[Stored data entries]
>>>

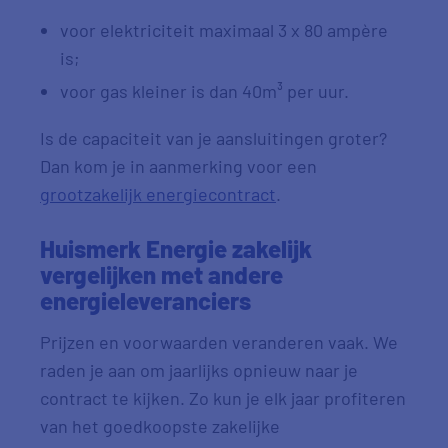
voor elektriciteit maximaal 3 x 80 ampère
is;
voor gas kleiner is dan 40m³ per uur.
Is de capaciteit van je aansluitingen groter?
Dan kom je in aanmerking voor een
grootzakelijk energiecontract
.
Huismerk Energie zakelijk
vergelijken met andere
energieleveranciers
Prijzen en voorwaarden veranderen vaak. We
raden je aan om jaarlijks opnieuw naar je
contract te kijken. Zo kun je elk jaar profiteren
van het goedkoopste zakelijke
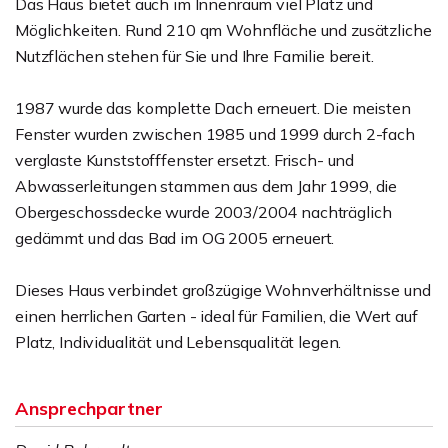
Das Haus bietet auch im Innenraum viel Platz und
Möglichkeiten. Rund 210 qm Wohnfläche und zusätzliche
Nutzflächen stehen für Sie und Ihre Familie bereit.
1987 wurde das komplette Dach erneuert. Die meisten
Fenster wurden zwischen 1985 und 1999 durch 2-fach
verglaste Kunststofffenster ersetzt. Frisch- und
Abwasserleitungen stammen aus dem Jahr 1999, die
Obergeschossdecke wurde 2003/2004 nachträglich
gedämmt und das Bad im OG 2005 erneuert.
Dieses Haus verbindet großzügige Wohnverhältnisse und
einen herrlichen Garten - ideal für Familien, die Wert auf
Platz, Individualität und Lebensqualität legen.
Ansprechpartner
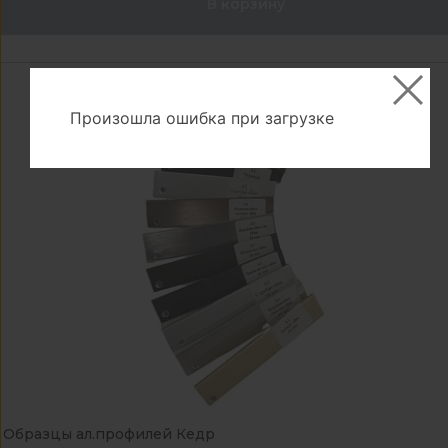
В корзину
Произошла ошибка при загрузке
Образцы ал.профилей Кедр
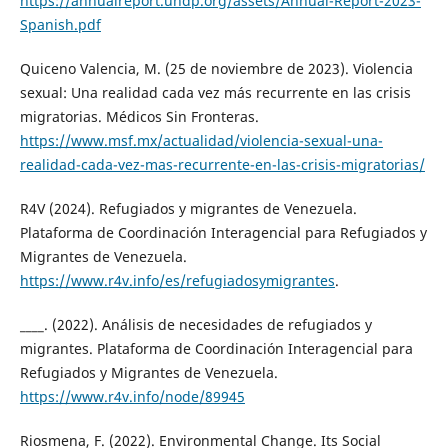
https://annualreport.undp.org/assets/Annual-Report-2023-
Spanish.pdf
Quiceno Valencia, M. (25 de noviembre de 2023). Violencia
sexual: Una realidad cada vez más recurrente en las crisis
migratorias. Médicos Sin Fronteras.
https://www.msf.mx/actualidad/violencia-sexual-una-
realidad-cada-vez-mas-recurrente-en-las-crisis-migratorias/
R4V (2024). Refugiados y migrantes de Venezuela.
Plataforma de Coordinación Interagencial para Refugiados y
Migrantes de Venezuela.
https://www.r4v.info/es/refugiadosymigrantes
.
____. (2022). Análisis de necesidades de refugiados y
migrantes. Plataforma de Coordinación Interagencial para
Refugiados y Migrantes de Venezuela.
https://www.r4v.info/node/89945
Riosmena, F. (2022). Environmental Change. Its Social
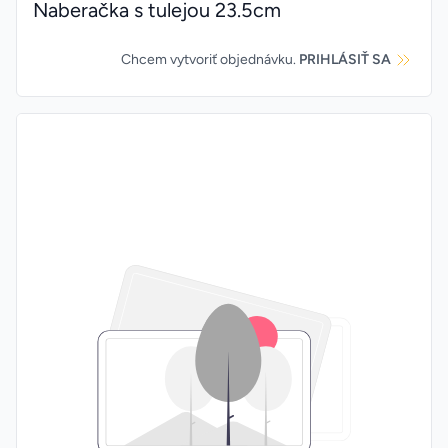
Naberačka s tulejou 23.5cm
Chcem vytvoriť objednávku.
PRIHLÁSIŤ SA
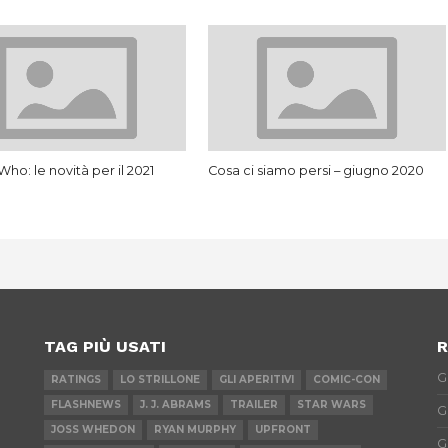
ho: le novità per il 2021
Cosa ci siamo persi – giugno 2020
TAG PIÙ USATI
R
G
RATINGS
LO STRILLONE
GLI APERITIVI
COMIC-CON
FLASHNEWS
J. J. ABRAMS
TRAILER
STAR WARS
G
JOSS WHEDON
RYAN MURPHY
UPFRONT
G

<<<

▸ **Work instruction**:
A word-for-word copy of the entries above is needed, with every picture dropped.

▸ **Output of the exercise**:
voor elektriciteit maximaal 3 x 80 ampère
is;
voor gas kleiner is dan 40m³ per uur.
Is de capaciteit van je aansluitingen groter?
Dan kom je in aanmerking voor een
grootzakelijk energiecontract
.
Huismerk Energie zakelijk
vergelijken met andere
energieleveranciers
Prijzen en voorwaarden veranderen vaak. We
raden je aan om jaarlijks opnieuw naar je
contract te kijken. Zo kun je elk jaar profiteren
van het goedkoopste zakelijke
Das Haus bietet auch im Innenraum viel Platz und
Möglichkeiten. Rund 210 qm Wohnfläche und zusätzliche
Nutzflächen stehen für Sie und Ihre Familie bereit.
1987 wurde das komplette Dach erneuert. Die meisten
Fenster wurden zwischen 1985 und 1999 durch 2-fach
verglaste Kunststofffenster ersetzt. Frisch- und
Abwasserleitungen stammen aus dem Jahr 1999, die
Obergeschossdecke wurde 2003/2004 nachträglich
gedämmt und das Bad im OG 2005 erneuert.
Dieses Haus verbindet großzügige Wohnverhältnisse und
einen herrlichen Garten - ideal für Familien, die Wert auf
Platz, Individualität und Lebensqualität legen.
Ansprechpartner
В корзину
Произошла ошибка при загрузке
Образцы ал.профилей Кедр
https://annualreport.undp.org/assets/Annual-Report-2023-
Spanish.pdf
Quiceno Valencia, M. (25 de noviembre de 2023). Violencia
sexual: Una realidad cada vez más recurrente en las crisis
migratorias. Médicos Sin Fronteras.
https://www.msf.mx/actualidad/violencia-sexual-una-
realidad-cada-vez-mas-recurrente-en-las-crisis-migratorias/
R4V (2024). Refugiados y migrantes de Venezuela.
Plataforma de Coordinación Interagencial para Refugiados y
Migrantes de Venezuela.
https://www.r4v.info/es/refugiadosymigrantes
.
____. (2022). Análisis de necesidades de refugiados y
migrantes. Plataforma de Coordinación Interagencial para
Refugiados y Migrantes de Venezuela.
https://www.r4v.info/node/89945
Riosmena, F. (2022). Environmental Change. Its Social
Naberačka s tulejou 23.5cm
Chcem vytvoriť objednávku.
PRIHLÁSIŤ SA
ho: le novità per il 2021
Cosa ci siamo persi – giugno 2020
TAG PIÙ USATI
R
G
RATINGS
LO STRILLONE
GLI APERITIVI
COMIC-CON
FLASHNEWS
J. J. ABRAMS
TRAILER
STAR WARS
G
JOSS WHEDON
RYAN MURPHY
UPFRONT
G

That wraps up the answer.